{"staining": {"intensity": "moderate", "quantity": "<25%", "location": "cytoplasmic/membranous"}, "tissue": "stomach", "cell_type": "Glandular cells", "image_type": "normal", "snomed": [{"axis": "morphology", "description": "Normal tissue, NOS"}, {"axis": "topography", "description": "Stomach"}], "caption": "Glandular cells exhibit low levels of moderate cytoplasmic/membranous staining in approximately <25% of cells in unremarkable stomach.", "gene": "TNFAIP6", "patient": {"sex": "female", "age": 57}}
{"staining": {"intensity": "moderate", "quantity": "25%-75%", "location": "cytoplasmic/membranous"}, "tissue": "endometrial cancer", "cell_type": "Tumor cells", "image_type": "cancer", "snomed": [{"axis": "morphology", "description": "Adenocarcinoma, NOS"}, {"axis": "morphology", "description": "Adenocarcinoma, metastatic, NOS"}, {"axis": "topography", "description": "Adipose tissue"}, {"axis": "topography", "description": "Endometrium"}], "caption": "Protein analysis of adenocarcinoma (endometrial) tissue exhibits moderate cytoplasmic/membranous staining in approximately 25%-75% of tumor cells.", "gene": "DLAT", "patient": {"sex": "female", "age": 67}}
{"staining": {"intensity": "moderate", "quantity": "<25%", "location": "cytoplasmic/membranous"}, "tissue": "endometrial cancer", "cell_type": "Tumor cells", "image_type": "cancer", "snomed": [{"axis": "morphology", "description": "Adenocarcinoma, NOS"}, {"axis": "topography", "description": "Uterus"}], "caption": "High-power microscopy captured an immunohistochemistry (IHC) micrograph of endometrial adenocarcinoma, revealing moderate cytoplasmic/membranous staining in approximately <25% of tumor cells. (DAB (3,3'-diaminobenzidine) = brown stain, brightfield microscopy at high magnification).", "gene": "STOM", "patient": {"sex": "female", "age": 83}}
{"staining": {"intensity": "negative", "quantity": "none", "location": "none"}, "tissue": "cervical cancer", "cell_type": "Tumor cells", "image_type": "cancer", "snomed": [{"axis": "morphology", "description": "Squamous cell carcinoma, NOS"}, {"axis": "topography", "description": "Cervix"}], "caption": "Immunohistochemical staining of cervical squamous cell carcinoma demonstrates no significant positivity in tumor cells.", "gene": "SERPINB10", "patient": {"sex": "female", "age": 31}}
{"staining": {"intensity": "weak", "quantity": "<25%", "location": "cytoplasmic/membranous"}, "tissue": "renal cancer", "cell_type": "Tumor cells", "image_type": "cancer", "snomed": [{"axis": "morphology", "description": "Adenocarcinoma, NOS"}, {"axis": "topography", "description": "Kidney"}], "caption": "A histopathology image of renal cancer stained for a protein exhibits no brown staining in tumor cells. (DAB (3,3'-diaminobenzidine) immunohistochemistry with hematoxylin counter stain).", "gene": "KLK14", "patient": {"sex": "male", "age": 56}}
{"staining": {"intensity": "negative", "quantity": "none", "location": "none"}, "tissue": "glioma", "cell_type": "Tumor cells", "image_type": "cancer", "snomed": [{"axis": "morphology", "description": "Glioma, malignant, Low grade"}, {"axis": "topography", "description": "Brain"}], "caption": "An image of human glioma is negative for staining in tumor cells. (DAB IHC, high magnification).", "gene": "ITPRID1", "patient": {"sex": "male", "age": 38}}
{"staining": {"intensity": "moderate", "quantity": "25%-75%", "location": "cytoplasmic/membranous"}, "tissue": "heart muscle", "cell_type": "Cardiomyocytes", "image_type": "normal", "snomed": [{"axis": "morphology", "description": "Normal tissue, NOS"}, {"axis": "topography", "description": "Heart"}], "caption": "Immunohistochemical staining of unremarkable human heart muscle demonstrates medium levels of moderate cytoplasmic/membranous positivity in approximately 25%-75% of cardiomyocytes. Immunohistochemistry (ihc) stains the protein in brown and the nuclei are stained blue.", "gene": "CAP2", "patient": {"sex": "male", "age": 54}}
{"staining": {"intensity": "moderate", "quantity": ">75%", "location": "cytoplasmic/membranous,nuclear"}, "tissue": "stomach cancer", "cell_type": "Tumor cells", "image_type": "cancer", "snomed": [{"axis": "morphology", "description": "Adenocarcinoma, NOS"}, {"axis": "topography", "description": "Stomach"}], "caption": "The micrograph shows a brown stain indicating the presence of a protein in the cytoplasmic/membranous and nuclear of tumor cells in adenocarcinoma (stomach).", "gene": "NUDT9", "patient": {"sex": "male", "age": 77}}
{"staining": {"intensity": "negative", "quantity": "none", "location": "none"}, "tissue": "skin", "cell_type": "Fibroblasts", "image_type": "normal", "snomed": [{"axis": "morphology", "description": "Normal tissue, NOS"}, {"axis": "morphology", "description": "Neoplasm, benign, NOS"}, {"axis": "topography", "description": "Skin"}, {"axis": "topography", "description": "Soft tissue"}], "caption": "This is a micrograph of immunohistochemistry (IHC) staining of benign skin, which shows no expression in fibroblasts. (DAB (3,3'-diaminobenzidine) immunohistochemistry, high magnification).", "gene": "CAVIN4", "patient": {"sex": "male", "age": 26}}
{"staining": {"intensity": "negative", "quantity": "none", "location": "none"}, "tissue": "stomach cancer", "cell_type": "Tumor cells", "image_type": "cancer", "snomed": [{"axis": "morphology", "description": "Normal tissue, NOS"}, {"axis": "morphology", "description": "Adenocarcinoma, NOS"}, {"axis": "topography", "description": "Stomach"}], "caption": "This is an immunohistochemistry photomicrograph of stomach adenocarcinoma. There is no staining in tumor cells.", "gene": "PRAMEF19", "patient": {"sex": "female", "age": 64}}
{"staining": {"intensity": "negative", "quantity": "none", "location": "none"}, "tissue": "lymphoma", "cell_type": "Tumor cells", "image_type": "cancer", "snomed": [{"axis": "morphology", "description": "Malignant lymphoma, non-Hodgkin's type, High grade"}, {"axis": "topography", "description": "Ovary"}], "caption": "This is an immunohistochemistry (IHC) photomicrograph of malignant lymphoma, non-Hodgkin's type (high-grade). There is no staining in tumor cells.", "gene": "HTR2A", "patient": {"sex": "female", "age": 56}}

##########

(Brief) The result should be every line that contains "Immunohistochemical", copied from the entries.

(Answer for this exercise)
{"staining": {"intensity": "negative", "quantity": "none", "location": "none"}, "tissue": "cervical cancer", "cell_type": "Tumor cells", "image_type": "cancer", "snomed": [{"axis": "morphology", "description": "Squamous cell carcinoma, NOS"}, {"axis": "topography", "description": "Cervix"}], "caption": "Immunohistochemical staining of cervical squamous cell carcinoma demonstrates no significant positivity in tumor cells.", "gene": "SERPINB10", "patient": {"sex": "female", "age": 31}}
{"staining": {"intensity": "moderate", "quantity": "25%-75%", "location": "cytoplasmic/membranous"}, "tissue": "heart muscle", "cell_type": "Cardiomyocytes", "image_type": "normal", "snomed": [{"axis": "morphology", "description": "Normal tissue, NOS"}, {"axis": "topography", "description": "Heart"}], "caption": "Immunohistochemical staining of unremarkable human heart muscle demonstrates medium levels of moderate cytoplasmic/membranous positivity in approximately 25%-75% of cardiomyocytes. Immunohistochemistry (ihc) stains the protein in brown and the nuclei are stained blue.", "gene": "CAP2", "patient": {"sex": "male", "age": 54}}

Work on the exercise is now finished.